A esses fenómenos sociais costumam chamar-se xenofobia. No seu sentido mais restrito, a xenofobia tem como principal sintoma um medo descomedido e desequilibrado do desconhecido. Deste ponto de vista, ela é considerada uma doença, causada por uma ansiedade de teor significativo. As pessoas que apresentam traços tenazes de terror irracional e passam a evitar situações que consideram arriscadas podem, inclusive, ser susceptíveis a uma crise de pânico. Os angolanos devem aplaudir, sem complexos, todo o tipo de solidariedade porque nenhum país prospera caminhando a solo, seja no ensino ou em outras áreas de desenvolvimento.

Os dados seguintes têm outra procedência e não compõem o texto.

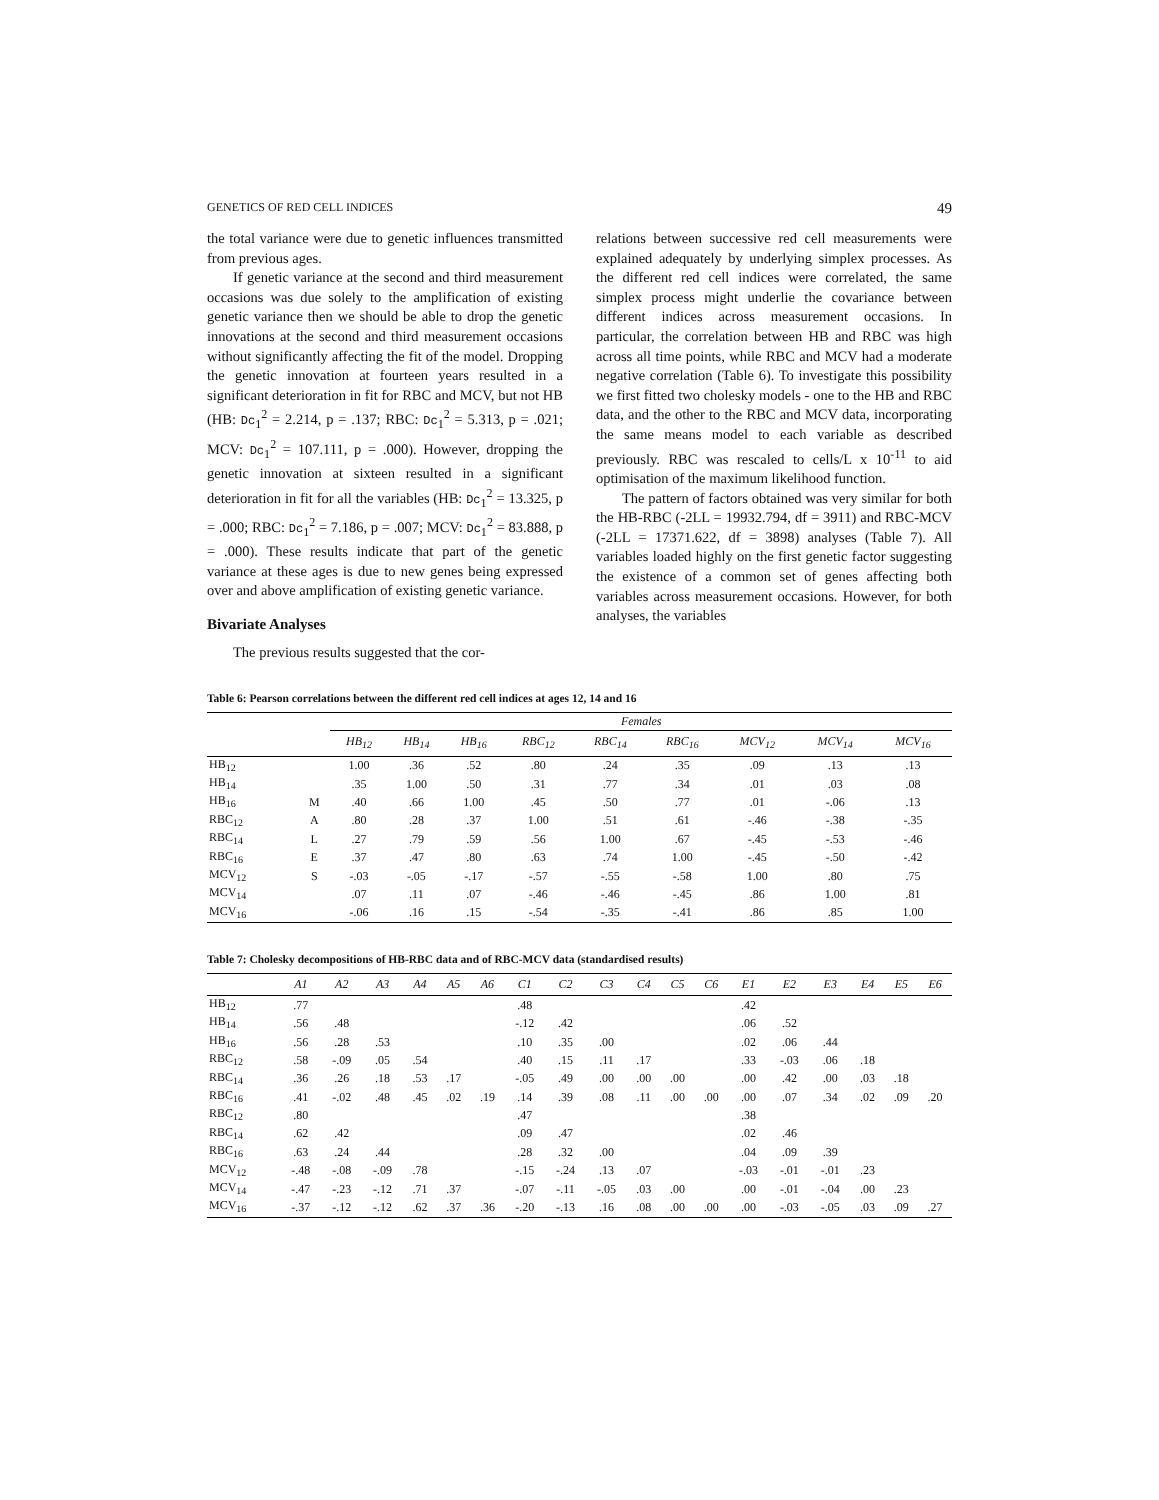GENETICS OF RED CELL INDICES 49
the total variance were due to genetic influences transmitted from previous ages.
If genetic variance at the second and third measurement occasions was due solely to the amplification of existing genetic variance then we should be able to drop the genetic innovations at the second and third measurement occasions without significantly affecting the fit of the model. Dropping the genetic innovation at fourteen years resulted in a significant deterioration in fit for RBC and MCV, but not HB (HB: Dc<sub>1</sub><sup>2</sup> = 2.214, p = .137; RBC: Dc<sub>1</sub><sup>2</sup> = 5.313, p = .021; MCV: Dc<sub>1</sub><sup>2</sup> = 107.111, p = .000). However, dropping the genetic innovation at sixteen resulted in a significant deterioration in fit for all the variables (HB: Dc<sub>1</sub><sup>2</sup> = 13.325, p = .000; RBC: Dc<sub>1</sub><sup>2</sup> = 7.186, p = .007; MCV: Dc<sub>1</sub><sup>2</sup> = 83.888, p = .000). These results indicate that part of the genetic variance at these ages is due to new genes being expressed over and above amplification of existing genetic variance.
Bivariate Analyses
The previous results suggested that the cor-
relations between successive red cell measurements were explained adequately by underlying simplex processes. As the different red cell indices were correlated, the same simplex process might underlie the covariance between different indices across measurement occasions. In particular, the correlation between HB and RBC was high across all time points, while RBC and MCV had a moderate negative correlation (Table 6). To investigate this possibility we first fitted two cholesky models - one to the HB and RBC data, and the other to the RBC and MCV data, incorporating the same means model to each variable as described previously. RBC was rescaled to cells/L x 10<sup>-11</sup> to aid optimisation of the maximum likelihood function.
The pattern of factors obtained was very similar for both the HB-RBC (-2LL = 19932.794, df = 3911) and RBC-MCV (-2LL = 17371.622, df = 3898) analyses (Table 7). All variables loaded highly on the first genetic factor suggesting the existence of a common set of genes affecting both variables across measurement occasions. However, for both analyses, the variables
Table 6: Pearson correlations between the different red cell indices at ages 12, 14 and 16
| | | Females | | | | | | | | |
| --- | --- | --- | --- | --- | --- | --- | --- | --- | --- | --- |
| | | HB<sub>12</sub> | HB<sub>14</sub> | HB<sub>16</sub> | RBC<sub>12</sub> | RBC<sub>14</sub> | RBC<sub>16</sub> | MCV<sub>12</sub> | MCV<sub>14</sub> | MCV<sub>16</sub> |
| HB<sub>12</sub> | | 1.00 | .36 | .52 | .80 | .24 | .35 | .09 | .13 | .13 |
| HB<sub>14</sub> | | .35 | 1.00 | .50 | .31 | .77 | .34 | .01 | .03 | .08 |
| HB<sub>16</sub> | M | .40 | .66 | 1.00 | .45 | .50 | .77 | .01 | -.06 | .13 |
| RBC<sub>12</sub> | A | .80 | .28 | .37 | 1.00 | .51 | .61 | -.46 | -.38 | -.35 |
| RBC<sub>14</sub> | L | .27 | .79 | .59 | .56 | 1.00 | .67 | -.45 | -.53 | -.46 |
| RBC<sub>16</sub> | E | .37 | .47 | .80 | .63 | .74 | 1.00 | -.45 | -.50 | -.42 |
| MCV<sub>12</sub> | S | -.03 | -.05 | -.17 | -.57 | -.55 | -.58 | 1.00 | .80 | .75 |
| MCV<sub>14</sub> | | .07 | .11 | .07 | -.46 | -.46 | -.45 | .86 | 1.00 | .81 |
| MCV<sub>16</sub> | | -.06 | .16 | .15 | -.54 | -.35 | -.41 | .86 | .85 | 1.00 |
Table 7: Cholesky decompositions of HB-RBC data and of RBC-MCV data (standardised results)
| | A1 | A2 | A3 | A4 | A5 | A6 | C1 | C2 | C3 | C4 | C5 | C6 | E1 | E2 | E3 | E4 | E5 | E6 |
| --- | --- | --- | --- | --- | --- | --- | --- | --- | --- | --- | --- | --- | --- | --- | --- | --- | --- | --- |
| HB<sub>12</sub> | .77 | | | | | | .48 | | | | | | .42 | | | | | |
| HB<sub>14</sub> | .56 | .48 | | | | | -.12 | .42 | | | | | .06 | .52 | | | | |
| HB<sub>16</sub> | .56 | .28 | .53 | | | | .10 | .35 | .00 | | | | .02 | .06 | .44 | | | |
| RBC<sub>12</sub> | .58 | -.09 | .05 | .54 | | | .40 | .15 | .11 | .17 | | | .33 | -.03 | .06 | .18 | | |
| RBC<sub>14</sub> | .36 | .26 | .18 | .53 | .17 | | -.05 | .49 | .00 | .00 | .00 | | .00 | .42 | .00 | .03 | .18 | |
| RBC<sub>16</sub> | .41 | -.02 | .48 | .45 | .02 | .19 | .14 | .39 | .08 | .11 | .00 | .00 | .00 | .07 | .34 | .02 | .09 | .20 |
| RBC<sub>12</sub> | .80 | | | | | | .47 | | | | | | .38 | | | | | |
| RBC<sub>14</sub> | .62 | .42 | | | | | .09 | .47 | | | | | .02 | .46 | | | | |
| RBC<sub>16</sub> | .63 | .24 | .44 | | | | .28 | .32 | .00 | | | | .04 | .09 | .39 | | | |
| MCV<sub>12</sub> | -.48 | -.08 | -.09 | .78 | | | -.15 | -.24 | .13 | .07 | | | -.03 | -.01 | -.01 | .23 | | |
| MCV<sub>14</sub> | -.47 | -.23 | -.12 | .71 | .37 | | -.07 | -.11 | -.05 | .03 | .00 | | .00 | -.01 | -.04 | .00 | .23 | |
| MCV<sub>16</sub> | -.37 | -.12 | -.12 | .62 | .37 | .36 | -.20 | -.13 | .16 | .08 | .00 | .00 | .00 | -.03 | -.05 | .03 | .09 | .27 |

A educação em Angola encontra-se em estado crítico, não se está garantindo às crianças e jovens o seu direito à educação gratuita, laica, obrigatória e sobretudo de qualidade. É responsabilidade de cada um de nós – alunos, professores, pais de família, autoridades, sindicatos, ONG e fundações que assumamos a nossa responsabilidade como actores da comunidade educativa. Para isso, necessitamos conhecer a fundo o estado da educação no nosso país e as possibilidades de resgatar a tão almejada qualidade de ensino. As situações preconceituosas vivenciadas nas instituições de ensino são recorrentes e complexas, exigindo que o professor receba formação que o habilite a lidar com cada caso e conte com políticas de gestão permanentes voltadas a combater a discriminação de forma ampla.

ONDE ESTÁ O PROBLEMA DA FALTA DE PROFESSORES

Com o fim da guerra, reabilitaram-se as estradas que permitiram a deslocação de pessoas, no entanto, pelas difíceis condições laborais e atrasos salariais nas zonas rurais, os professores migraram para as cidades. Alguns realizam, diariamente, viagens de ida e volta às escolas localizadas há mais de 50 quilómetros, sem quaisquer compensações salariais. Por isso, há que aumentar gradualmente a verba da educação no OGE. Há que promover a política de inclusão dos antigos gestores e cientistas nacionais do ensino para reflectir o encarrilamento de uma Reforma educativa mais consensual.

O ingresso de 200 mil professores implicaria o aumento de mais de 15 mil milhões de Kwanzas aos cofres do Estado que comparado com o orçamento atribuído à educação por alguns países vizinhos, é irrisório. Mas, será que temos este número de professores para resgatar a qualidade no ensino? Estarão as administrações locais preparadas para gerir a retenção dos professores no meio rural e evitar a ‘fuga’ para as cidades? Os parceiros dos órgãos de tutela têm a árdua tarefa de honrar a sua defesa em prol dos seus associados, mas há que recordar que o egoísmo não deve vingar, na hora de pensar o país, como um todo. A ansiedade tende a proporcionar desconforto ao nível do pensamento e toda a situação é percepcionada como perigosa, existindo muitas vezes uma generalização negativa do contexto.